Extract:
== Segment start ==
Re^4: Maybe database tables aren't such great "objects," after all ...
by JavaFan (Canon) on Mar 28, 2011 at 12:45 UTC
    How do you maintain transactional integrity in a situation where Perl objects reference multiple tables and different Perl objects might have overlapping table references? It seems to me that sometimes, you want to make sure that a number of Objects being updated result in the database tables being updated atomically and not understanding the impact on the underlying tables might lead one to believe this is being done when it's not.
    Then your encapsulation/abstraction is broke^Wsub optimal.

    Your example seems to come from a notion that still has a very tight coupling between data layout and Perl data structures.

    Conversely, you might only want to operate on a single object and have that update the table without waiting on operations on associated objects.
    "The table"? What table? Again, loosen the idea there should be a mapping between tables and objects (although you probably mean rows and objects (or tables and classes)).
Re^4: Maybe database tables aren't such great "objects," after all ...
by DStaal (Chaplain) on Mar 28, 2011 at 12:50 UTC

    In addition to ELISHEVA's excellent post: One of the basic tasks of a database is the ability to atomically do actions in multiple tables and/or records when needed. If your database can't do that, you need to look for a different database. Most databases can also update multiple records in a table at the same time by different processes/queries, without one update getting in the way of the other. (Subject to volume, structure, and resource limitations. There are a couple of low-end databases that don't do that one, and may be useful in some situations as long as you are aware of that limitation.)

    So, yes, that would be an ignorance of the tools issue: The tools should be able to handle those situations, when used correctly.

      It still seems to me that sometimes you'd want to operate on a number of objects inside a single transaction and other times in different transactions.

      This would expose the nature of the underlying database at a high level if you were to explicitly commit at a high level.

      I think ELISHEVA makes a good point. To design these things, you'd need someone with excellent DB and Object knowledge, but I'm wondering if you might also need that kind of knowledge to use the Objects effectively.
== Segment end ==
Data section:
== Segment start ==
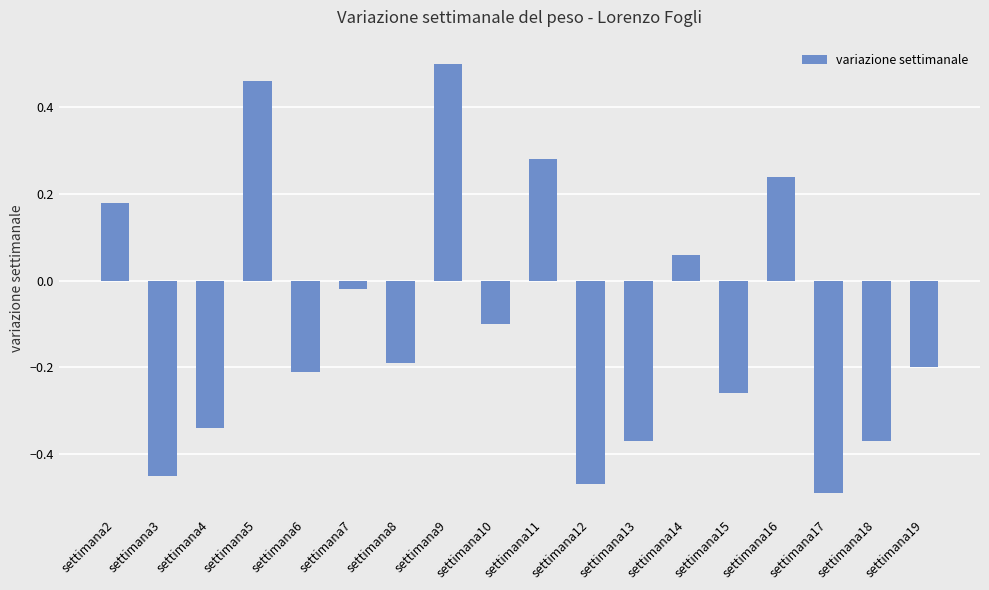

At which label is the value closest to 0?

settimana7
== Segment end ==
== Segment start ==
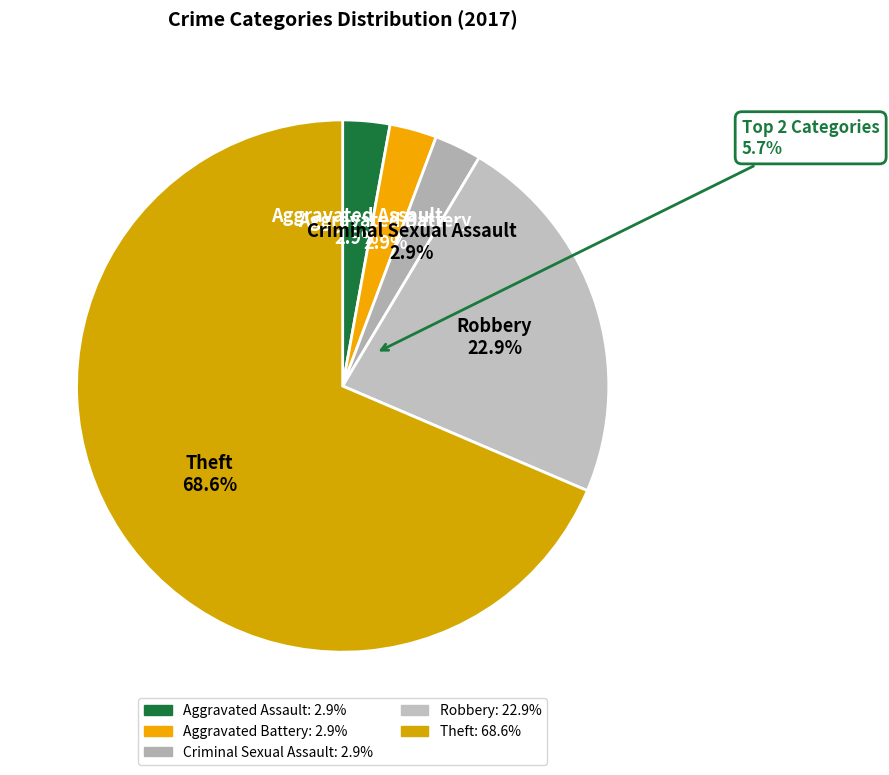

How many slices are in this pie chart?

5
== Segment end ==
Work task A: In the forum thread, what does DStaal name as one of the basic tasks of a database?
Work task B: Please retype the forum thread from "It still seems" to "in different transactions.".

Final answer A: The ability to atomically do actions in multiple tables and/or records when needed.

Final answer B:
It still seems to me that sometimes you'd want to operate on a number of objects inside a single transaction and other times in different transactions.